> [ABOUT THIS TASK] Return each of the lines below word for word, leaving out the pictures.

> [Items listed in a dataset]
══════

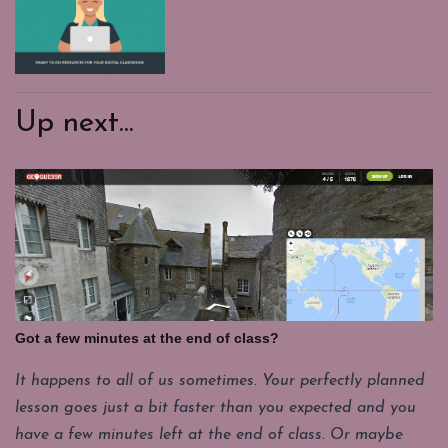
Up next...
Got a few minutes at the end of class?
It happens to all of us sometimes. Your perfectly planned
lesson goes just a bit faster than you expected and you
have a few minutes left at the end of class. Or maybe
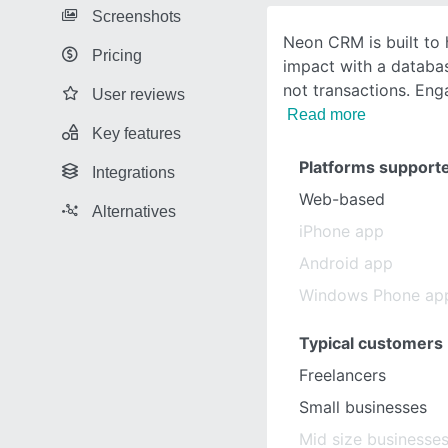
Screenshots
Neon CRM is built to 
Pricing
impact with a databa
not transactions. Eng
User reviews
Read more
Key features
Platforms support
Integrations
Web-based
Alternatives
iPhone app
Android app
Windows Phone ap
Typical customers
Freelancers
Small businesses
Mid size businesse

══════

> [SOLUTION TO THE PROBLEM]
Up next...
Got a few minutes at the end of class?
It happens to all of us sometimes. Your perfectly planned
lesson goes just a bit faster than you expected and you
have a few minutes left at the end of class. Or maybe
Screenshots
Neon CRM is built to 
Pricing
impact with a databa
not transactions. Eng
User reviews
Read more
Key features
Platforms support
Integrations
Web-based
Alternatives
iPhone app
Android app
Windows Phone ap
Typical customers
Freelancers
Small businesses
Mid size businesse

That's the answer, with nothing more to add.